Outdated information, dead links, and content that doesn’t engage the audience all slow down websites and confuse potential customers – factors that increase bounce rates.
Dave Firnstahl, Director of Product at no-code website and landing-page builder Leadpages, explains how to audit your website in three steps to reduce bounce rates and turn visitors into loyal customers.
At its core, marketing is about delivering value to customers – and your website should follow that same principle. What experience are you providing customers as they navigate from page to page?
With summer quieting work, now is the perfect time for small business owners and marketers to perform a website audit and reduce bounce rates.
An audit starts by evaluating the current state of your website, what information you are providing your customers, and where you can improve to increase your conversion rates.
But many marketers don’t know how to figure out what’s working and what needs to go.
1. Speed up page loading times
Businesses typically have ten seconds to engage a visitor before they head elsewhere. Ideally, your visitors don’t want to waste that time waiting for a page to load. Your goal should be to have most of your visible page loaded in under a second.
There are several factors that affect your website’s loading time. If your page is loading slowly, look for images and videos on your page that are larger than they need to be. A quick solution can be to resize images and move videos below the ‘fold’ of your page to optimise visible page load speed. To keep your content fresh, remove excess, outdated or invaluable information that could confuse potential customers and slow your website.

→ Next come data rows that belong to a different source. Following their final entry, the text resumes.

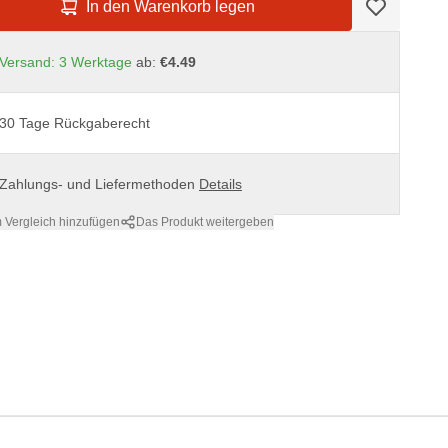
In den Warenkorb legen
Versand: 3 Werktage
ab:
€4.49
30 Tage Rückgaberecht
Zahlungs- und Liefermethoden
Details
 Vergleich hinzufügen
Das Produkt weitergeben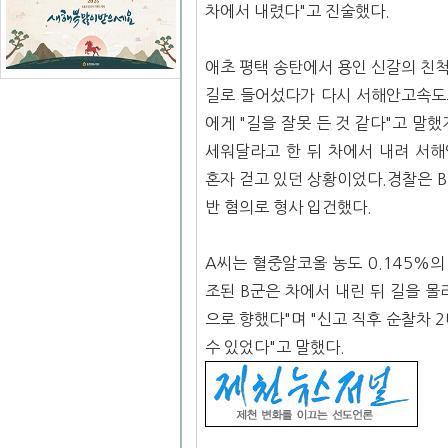
차에서 내렸다"고 진술했다.
애초 평택 송탄에서 용인 신갈의 친
길로 들어섰다가 다시 서해안고속도
에게 "길을 잘못 든 것 같다"고 말
세워달라고 한 뒤 차에서 내려 서해
혼자 걷고 있던 상황이었다.경찰은 
반 혐의로 형사 입건했다.
A씨는 혈중알코올 농도 0.145%
조된 B군은 차에서 내린 뒤 길을 
으로 향했다"며 "신고 직후 순찰차 
수 있었다"고 말했다.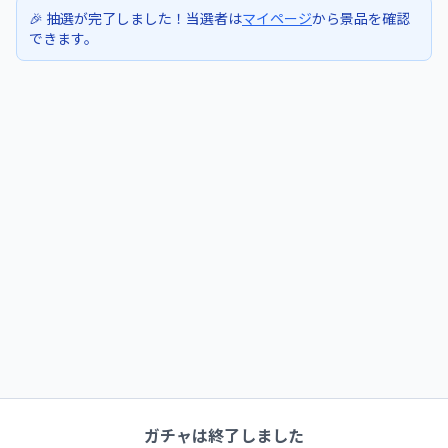
🎉 抽選が完了しました！当選者は
マイページ
から景品を確認
できます。
ガチャは終了しました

Lastly, consider what browsers visitors are using to interact with your website. Google has a set of tools that can be used to see what your page load looks like from different browsers and different internet speeds. Test as many browsers as possible to ensure your page loads as quickly as possible.
2. Ask for the right information from your visitors
The goal of any conversion-focused business is to turn visitors into customers. However, in any online business, you need a way to first convert visitors into leads by capturing customers’ contact information.
Customers are often wary about what information they give out. Asking for the right information will determine your success, and you should think from a visitor’s perspective when setting up contact forms. What information would you, as a customer, be willing to provide for this service? The more information you require from your visitors, the harder it will be to collect.
For instance, visitors are more willing to share their email than their phone numbers or mailing addresses. Update your website’s contact forms by asking for an email first. Once you have an email, you can nurture that lead and begin the process of turning that lead into a customer.
3. Provide a value exchange, and fast
When auditing your website, you should search for the value you are providing your customers. If it’s not immediately apparent to you, then it won’t be to them. Assess how and where you can deliver this value.
Leadpages uses a ‘give to get’ principle which they find greatly increases conversion rates. The principle states that when asking a customer for something of value (such as their contact information), it’s essential to give them something of value in exchange.
For example, successful authors often email the first few chapters of their book once someone signs up for their email list, or successful coaches provide free one-on-one introduction sessions to potential clients after they collect a phone number. This principle allows you to collect necessary information from potential customers while providing them with a valuable service or experience in exchange.
The key is delivering value to your visitor as soon as possible.
Thinking from a visitor’s point of view
Your website is a valuable resource for your business. Having a fast-loading, consumer-focused, and value-driven website is key to ensuring that you can convert curious visitors into loyal customers and brand champions.
By taking these three steps about how fast your page is loading, what data you’re asking for, and the ‘give to get’ principle during a website audit, you can end the summer with a high-performing, conversion-optimised website.